Pro-life Freedom Rides inspired by historic US civil rights events

Pro-life Freedom Rides inspired by historic US civil rights events

Alveda King and a picture of Freedom Riders who were attacked for riding a bus in Alabama.
Alveda King and a picture of Freedom Riders who were attacked for riding a bus in Alabama.


Drawing on the Freedom Rides of the civil rights movement in 1961, Alveda King, the niece of Martin Luther King, Jr., is promoting an event called Pro-life Freedom Rides in Alabama and Georgia. The reason for the event, she explained to CNA, is that the focus of the new civil rights movement is the defenseless unborn child.

The Freedom Rides will begin with an assembly at Birmingham, Alabama on July 23. After a Saturday morning prayer vigil at a Planned Parenthood abortion clinic, participants will caravan to Atlanta, Georgia for a pro-life service at the grave of Rev. Martin Luther King, Jr.

In a Tuesday phone interview with CNA, Dr. Alveda King recounted the civil rights era and its connection with the pro-life movement.

“We went through a lot of dramatic experiences on behalf of human dignity, and love for humanity,” she said. “Back in those days we were primarily fighting against oppression on color of skin. Now in the twenty-first century the focus is on the babies in the womb.”
Though she noted the disproportionate number of black babies killed in abortion, she emphasized that the effort to end abortion is “about all humanity.”

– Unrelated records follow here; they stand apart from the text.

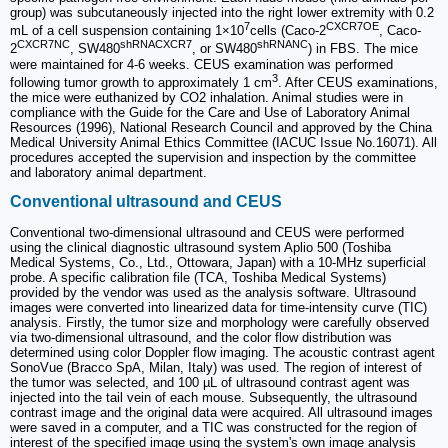
group) was subcutaneously injected into the right lower extremity with 0.2
7
CXCR7OE
mL of a cell suspension containing 1×10
cells (Caco-2
, Caco-
CXCR7NC
shRNACXCR7
shRNANC
2
, SW480
, or SW480
) in FBS. The mice
were maintained for 4-6 weeks. CEUS examination was performed
3
following tumor growth to approximately 1 cm
. After CEUS examinations,
the mice were euthanized by CO2 inhalation. Animal studies were in
compliance with the Guide for the Care and Use of Laboratory Animal
Resources (1996), National Research Council and approved by the China
Medical University Animal Ethics Committee (IACUC Issue No.16071). All
procedures accepted the supervision and inspection by the committee
and laboratory animal department.
Conventional ultrasound and CEUS
Conventional two-dimensional ultrasound and CEUS were performed
using the clinical diagnostic ultrasound system Aplio 500 (Toshiba
Medical Systems, Co., Ltd., Ottowara, Japan) with a 10-MHz superficial
probe. A specific calibration file (TCA, Toshiba Medical Systems)
provided by the vendor was used as the analysis software. Ultrasound
images were converted into linearized data for time-intensity curve (TIC)
analysis. Firstly, the tumor size and morphology were carefully observed
via two-dimensional ultrasound, and the color flow distribution was
determined using color Doppler flow imaging. The acoustic contrast agent
SonoVue (Bracco SpA, Milan, Italy) was used. The region of interest of
the tumor was selected, and 100 µL of ultrasound contrast agent was
injected into the tail vein of each mouse. Subsequently, the ultrasound
contrast image and the original data were acquired. All ultrasound images
were saved in a computer, and a TIC was constructed for the region of
interest of the specified image using the system's own image analysis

“We are fighting for dignity, for justice, for compassion for all people.

“Today, the little baby in the womb appears to his or her mother very much like a little slave. He or she cannot decide whether he or she will live or die, but the mother, sometimes the parents, the medical providers (though I say that cautiously because it is not a medical procedure to kill a person) … those decisions are made without the baby having a lawyer to defend his or her human life.
“He or she is just like a slave at mercy of slave owners,” Alveda King told CNA.
Asked about the original Freedom Rides, she explained that in 1961, laws were passed on behalf of black people so that they could stay in hotels, ride the bus, and have “the same rights that all people had.”
“There were students in 1961 who boarded the bus to test those laws. Those were very tumultuous times, and people lost their lives. Not just black people, but all people of goodwill who were involved in that.”
Alveda King explained that she, Priests for Life head Fr. Frank Pavone, and many pro-life leaders from across America, will take the bus to Atlanta and pray at the tomb of Rev. Martin Luther King, Jr.
She said she looked forward to “the whole experience” of the Pro-Life Freedom Rides Campaign, especially “revisiting another time period that was very important to me.” She also thought she would enjoy being with pro-life leaders from across America and joining in prayers with “many, many people who are praying for life.”
Jim Pinto, the Birmingham-based organizer of the Pro-Life Freedom Rides, in a separate phone interview told CNA that the original freedom rides faced “great resistance,” including the burning of one of the buses in Birmingham.

“Those who stood up for the rights of human beings, and the violence and brutality they suffered, were portrayed for all the country to see,” he explained. “In a few moments, the civil rights movement impacted this nation in a way that may be unprecedented.”
He noted that as a child Alveda King’s house was bombed in reaction to her family’s civil rights work.

The Birmingham events were one of the reasons the Pro-Life Freedom Ride Campaign chose Birmingham, Pinto continued, because it is “synonymous” with the civil rights movement that “changed the nation forever.”
“The whole idea is to say that every human being is endowed with liberty and freedom by God to be the human beings that God has called them to be.
 He explained that Alveda King emphasizes that the pro-life movement is “the civil rights movement of our time.”

“The foundation of the civil rights movement, the foundation of the pro-life movement, is one foundation: the sacredness and dignity of the person, the inviolable right to life, the equality of all people inside and outside of the womb,” Pinto said.

The unborn “are people, they are persons, even though this nation is denying their personhood … We are sponsoring the Pro-life Freedom Ride Campaign to declare their liberty, their freedom, their personhood.”
 He said organizers had no estimated number of participants, as there was no registration process. However, he predicted “quite a big response.”
Pinto reported that the campaign has the “full support” of both the Catholic Bishop of Birmingham Robert Baker and the Archdiocese of Atlanta. The campaign also has support from Protestants including Pentecostal and Evangelical churches.
He added that there has been a “very good response” from the media, who are “quite interested.”
Pinto reported plans are being developed for another campaign in October for another city, which will be announced during the first Pro-Life Freedom Ride.
He said he particularly looked forward to the opening assembly, where the new pro-life song “The Least of These” will be sung.
“We'll have black and white together in that assembly, it is going to be profound.”
Addressing Catholics specifically, he said they should remember that they are “sent by God to evangelize the world.” “The pro-life freedom ride is just a reminder of what we’re all supposed to be doing: love our neighbor as ourselves, in and out of the womb, black and white, old and young, rich and poor.
“We just want to remind you that you are a missionary of the gospel of life.”